Alexander, 63, was elected CEO in 2004, upon the death of Chief Executive H. Peter Burg. Alexander began his career with the company in 1972, as an employee in Ohio Edison's tax department.
In an interview, Alexander said he and the board began the process of looking for his successor in 2012 when he signaled he wanted to retire at some point.
"The process starts many years in advance, as you begin to identify the institutional talent," he said, "to make sure that as the CEO prepares to retire you have candidates internally able to run the ship.
"And frankly, you want to make sure the company is in that position. Disasters happen. It happened to this company before," he said, referring to the death of Burg after a brief illness.
Jones, 59, began his career with the company in 1978 as a substation engineer with Ohio Edison, which merged with Centerior Energy in 1997 to form FirstEnergy. Centerior had been created by the merger of the Illuminating Co. and Toledo Edison.
Both are University of Akron graduates but in widely separate fields, Alexander has a bachelor of science in accounting and law degree from the university, while Jones earned a bachelor of science in electrical engineering and also attended the United States Naval Academy.
The board's choosing Jones parallels the company's turning away from its role as a competitive power-generating company and a return to its roots as a company trying to behave as much as possible as if it were regulated.
Since 2010, Jones has managed FirstEnergy's 10 regulated-distribution companies, including the Illuminating Co., Ohio Edison and Toledo Edison in Ohio.
Though most of the company's many critics will see the change at the top as a sign that the company may change its stance on regulatory issues, Jones sought to tamp down that idea.
"Maybe I come more from an operations history," said Jones in a joint interview with Alexander. "I don't think that means I am going to operate the company significantly differently than Tony.

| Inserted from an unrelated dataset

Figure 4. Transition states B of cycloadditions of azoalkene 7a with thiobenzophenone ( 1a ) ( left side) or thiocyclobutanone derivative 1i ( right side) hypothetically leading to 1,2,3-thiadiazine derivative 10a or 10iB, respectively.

Then, noting that the corporation still operates the competitive FirstEnergy Solutions, as well as the traditional local utilities, Jones added, "I think Tony has been very committed to the competitive-generation business and we have had some tough decisions that we had to make there. But we will remain committed to that part of the business."

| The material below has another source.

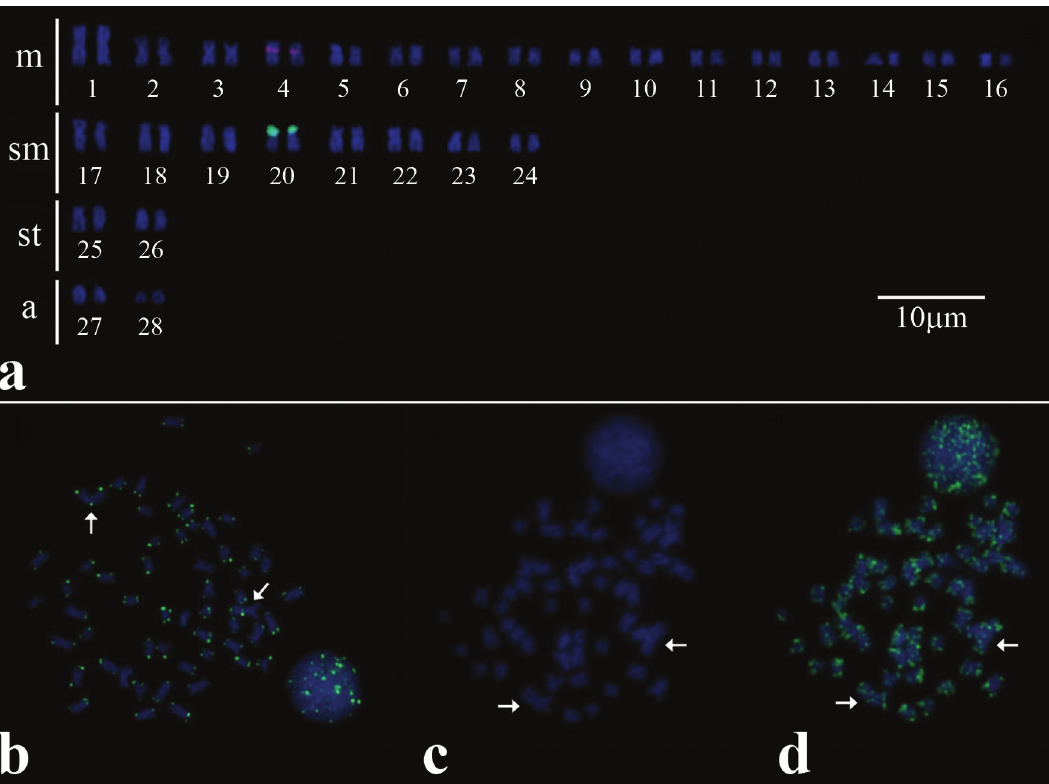
Fig. 2. Karyotype of Ageneiosus inermis hybridized with ( a ) 5S rDNA (digoxigenin, red) and 18S rDNA (FITC, green). Metaphases of Ageneiosus inermis hybridized with ( b ) [TTAGGG] the metacentric chromosomal pair 1, which was originated by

The company earlier this year announced a major retreat from is aggressive role as a competitive, or merchant, power company, no longer offering retail contracts to most customer classes and saying that when its current retail contracts with consumers and smaller commercial clients expire, it would not renew them.
When asked whether there was one position he wished he had had in the company over his decades of service that might help him now, Jones confessed it would have been in finance.
"I am an engineer by training. And if there is a part of the company that I am not as technically competent in, it's the financial side," he said candidly.
"But I have been president of utility operations for several years. And when you are running a major piece of a company, you learn the financial side.
"Having a stronger technical understanding of the finances would be a plus, but I don't see it as a necessity," he added.
Alexander, serving in the newly created position as executive chairman of the company, said he will be in an advisory role. "But Chuck is running the company," he said.